# Ed's Radio (AA6ED) – Kirchhoff's Law

## Kirchhoff's Law – Node‐Voltage Method

Node‐Voltage Analysis is almost the reverse of the Branch Current Method. Using the Node‐Voltage Method, you begin by specifying branch currents at a principle node in terms of voltage drops. As defined earlier, a principle node is a junction of three or more components. The key to this method is that the voltage drop between two principle nodes is common to two different loop equations. Thus, solving the node voltage drop makes it easy to solve the two adjacent loop equations. This usually makes the Node‐Voltage method a simpler way of analyzing a circuit using Kirchhoff's Law than the Branch Current Method.

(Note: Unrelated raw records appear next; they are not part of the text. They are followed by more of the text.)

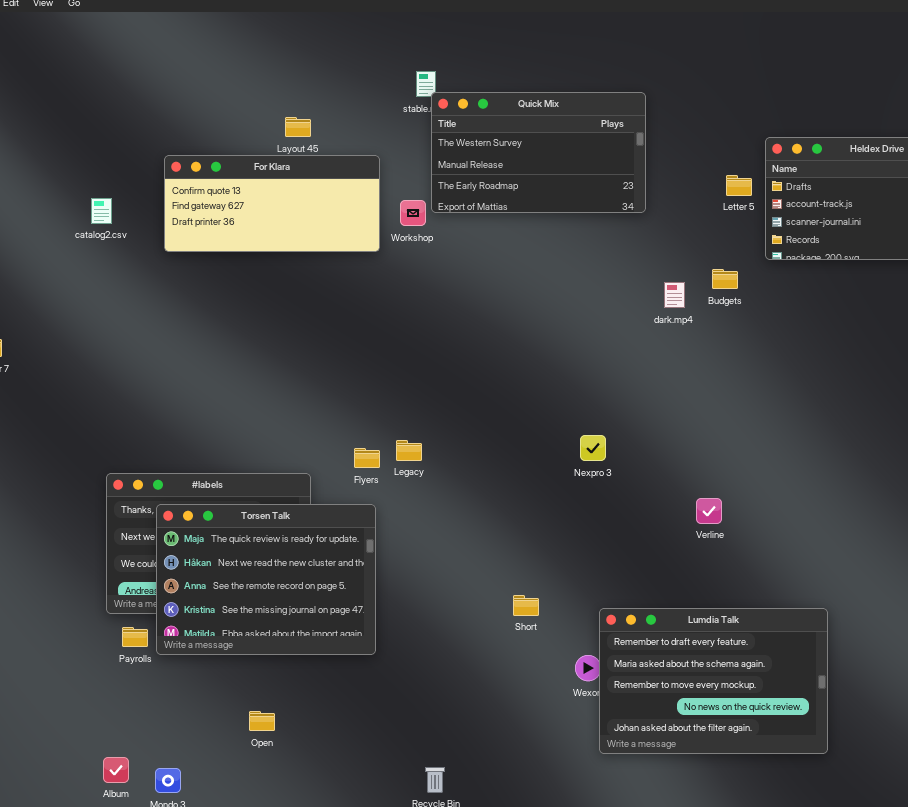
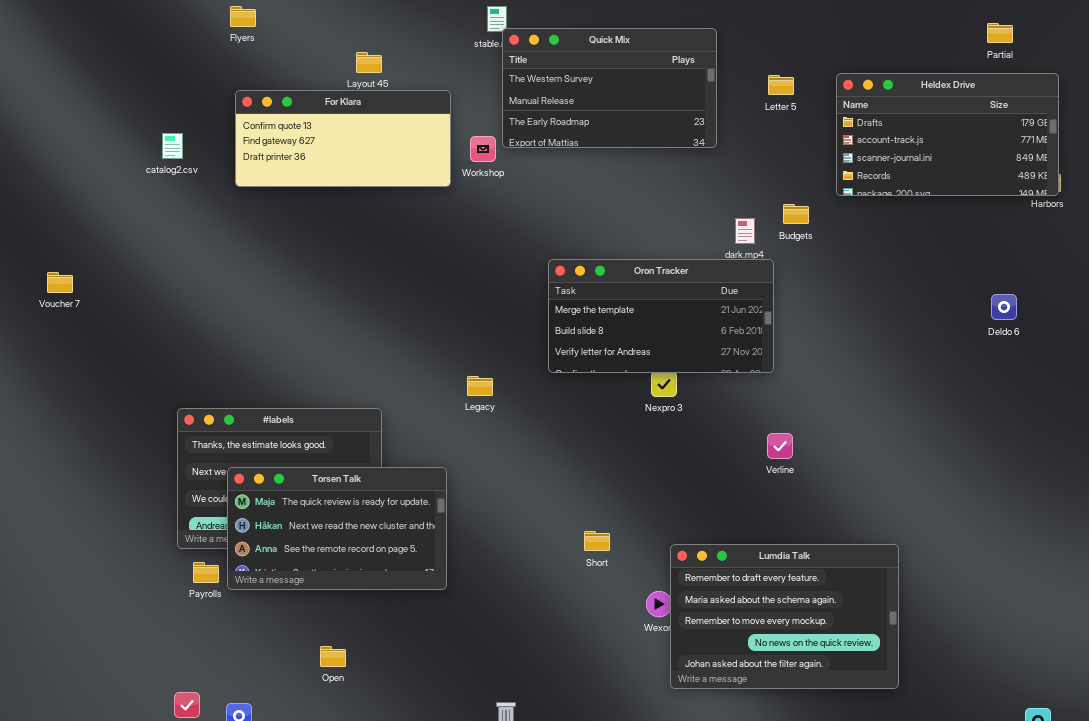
Letter 5: [726,175,752,196] -> [768,75,794,95], moved
Oron Tracker: none -> [548,259,774,373], opened
Flyers: [354,448,380,468] -> [230,6,256,27], moved
Torsen Talk: [156,504,376,655] -> [227,467,447,590], resized

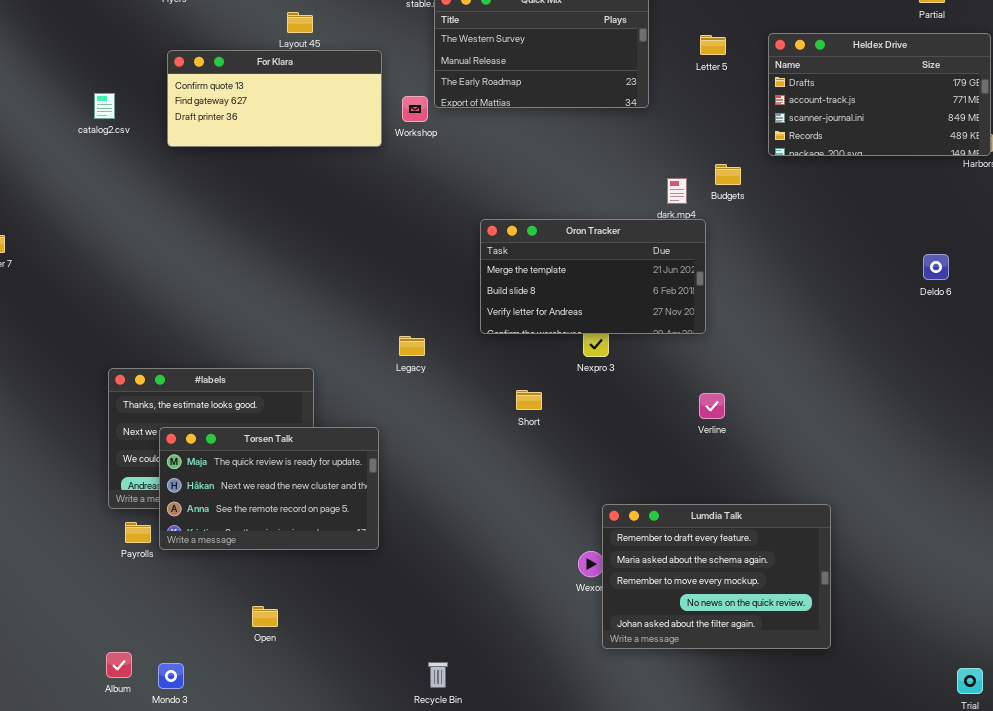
Short: [584,531,610,551] -> [516,390,542,410], moved

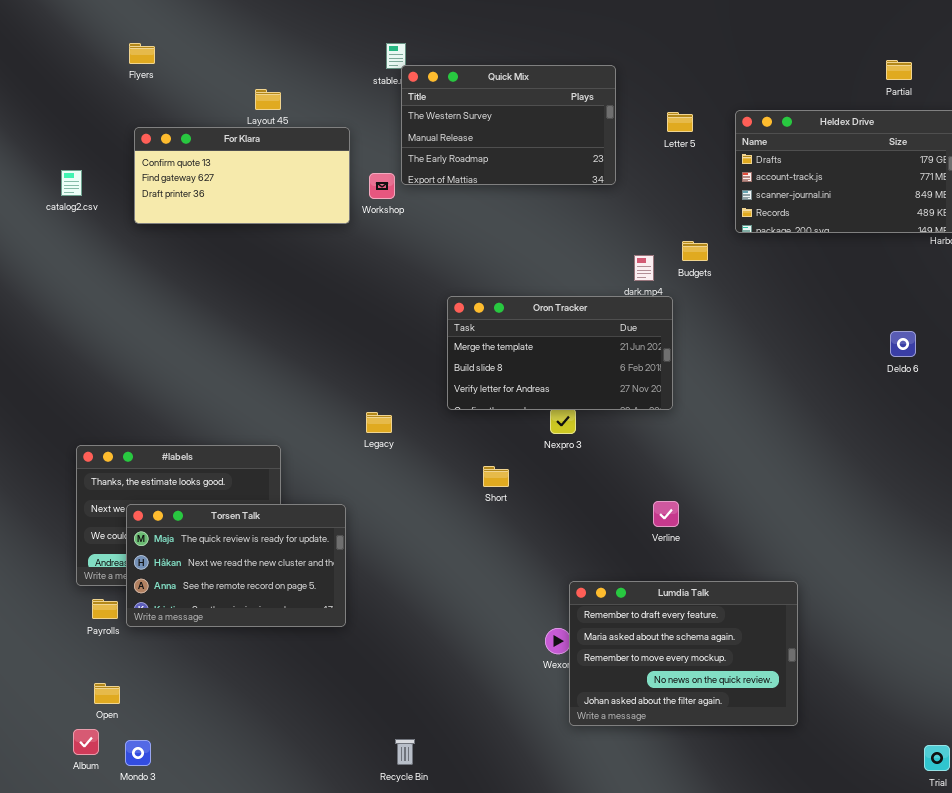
Verline: [699,393,725,419] -> [653,501,679,527], moved
Open: [252,606,278,627] -> [94,683,120,704], moved

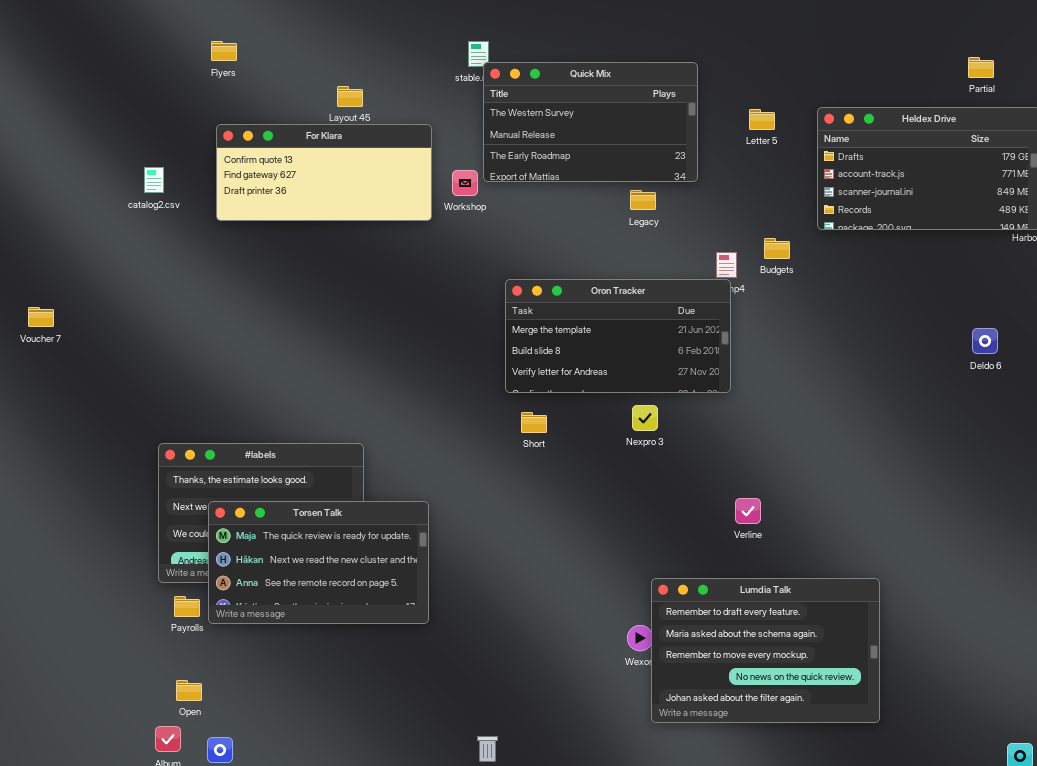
Oron Tracker: [447,296,673,410] -> [505,279,731,393], moved
Legacy: [366,412,392,433] -> [630,190,656,210], moved
Short: [483,466,509,487] -> [521,412,547,433], moved

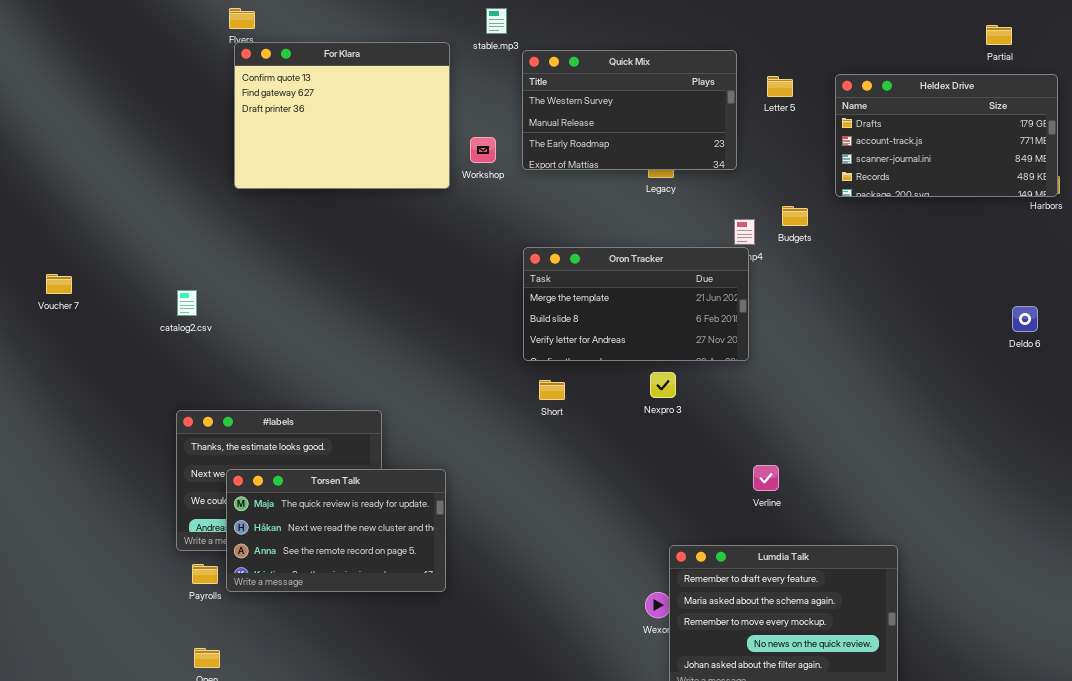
Quick Mix: [483,62,698,182] -> [522,50,737,170], moved
For Klara: [216,124,432,221] -> [234,42,450,189], resized
catalog2.csv: [144,167,164,193] -> [177,290,197,316], moved
Deldo 6: [972,328,998,354] -> [1012,306,1038,332], moved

## Example: Solve a Circuit by the Node‐Voltage Method

We will revisit the circuit from figure 8 but this time solve it using the Node‐Voltage Method. The circuit, shown below in figure 9, has two principle nodes, labled A and B, with a voltage drop between them. We will focus on solving this voltage drop across R3 which will then allow us to solve the voltage drops across R1 and R2.

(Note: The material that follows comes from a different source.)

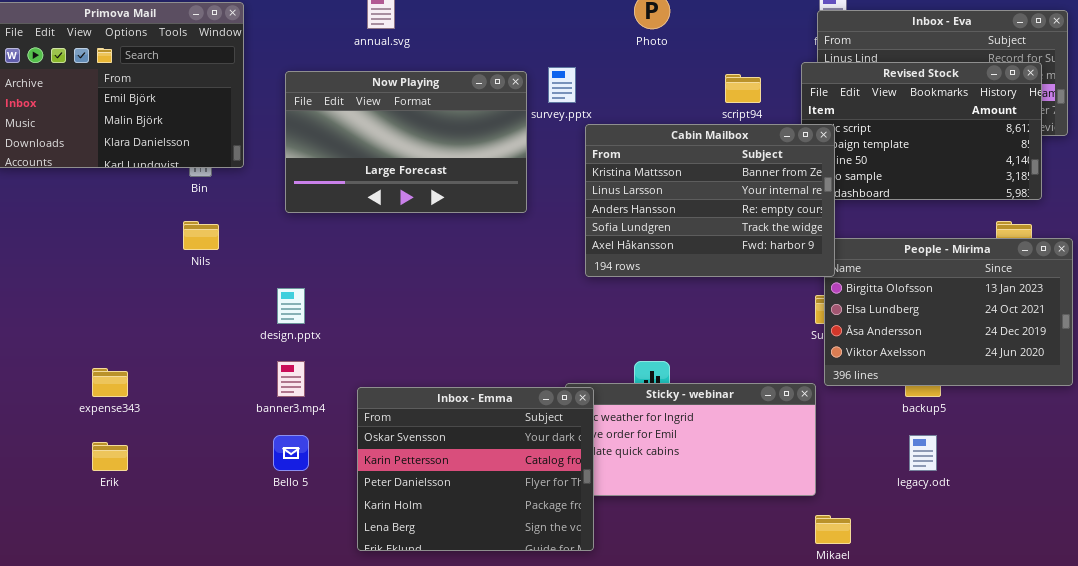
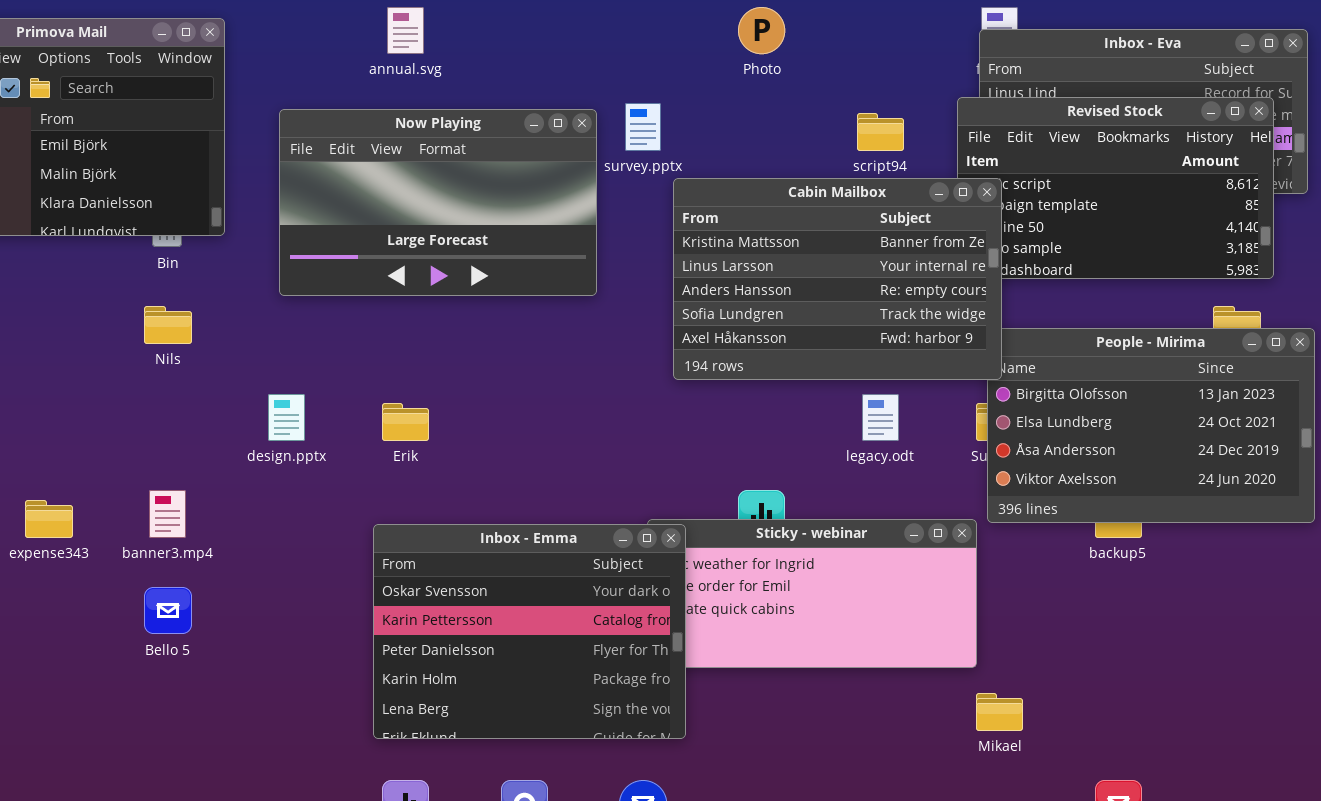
banner3.mp4: [277,361,305,397] -> [149,490,186,538], moved
Bello 5: [273,435,309,471] -> [144,587,192,634], moved
legacy.odt: [909,435,937,471] -> [862,394,899,441], moved
Erik: [92,442,128,471] -> [382,403,429,441], moved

We begin by specifying the branch currents at principle node A. We have I1 and I2 entering the node with I3 leaving. That gives our familiar `I1 + I2 = I3` current equation. Now, however, we will attempt to specify those currents in terms of voltage drops. Since I1 is the only current flowing through R1, we can use Ohm's Law to rewrite I1 as VR1 / R1. Similarly, I2 is the only current flowing through R2, so we know that I2 = VR2 / R2. Lastly, we have I3 = VR3 / R3. From these three equations, we can rewrite our current equation in terms of voltage drops:

`I1 + I2 = I3`
`(VR1 / R1) + (VR2 / R2) = (VR3 / R3)`

We want to solve for the node voltage, VR3, but we still have two other unknowns: VR1 and VR2. We can use Kirchhoff's Voltage Law to specify each of these in terms of VR3. We know that:

`VR1 = V1 - VR3` and `VR2 = V2 - VR3`

From these, we can rewrite our current equation yet again as:

`((V1 - VR3) / R1) + ((V2 - VR3) / R2) = (VR3 / R3)`

Substituting known values from figure 9, we get:

`((130 - VR3) / 20) + ((20 - VR3) / 5) = (VR3 / 10)`

We now have one equation with one variable and can solve for VR3. Simplifying, we get:

`VR3 = 30 volts`

We can now return to our two loop equations and insert the value of VR3 to solve for VR1 and VR2:

`VR1 = V1 - VR3`
`VR1 = 130 - 30 = 100 volts`

`VR2 = V2 - VR3`
`VR2 = 20 - 30 = -10 volts`

Lastly, we solve for the branch currents using Ohm's Law across each resister:

`I1 = VR1 / R1 = 100 / 20 = 5 amps`
`I2 = VR2 / R2 = -10 / 5 = -2 amps`
`I3 = VR3 / R3 = 30 / 10 = 3 amps`

As you can see, we arrive at the same values found by using the Branch Current Method. This includes the negative values for I2 and VR2 which indicate the I2 current actually flows in the opposite direction from that we first assumed.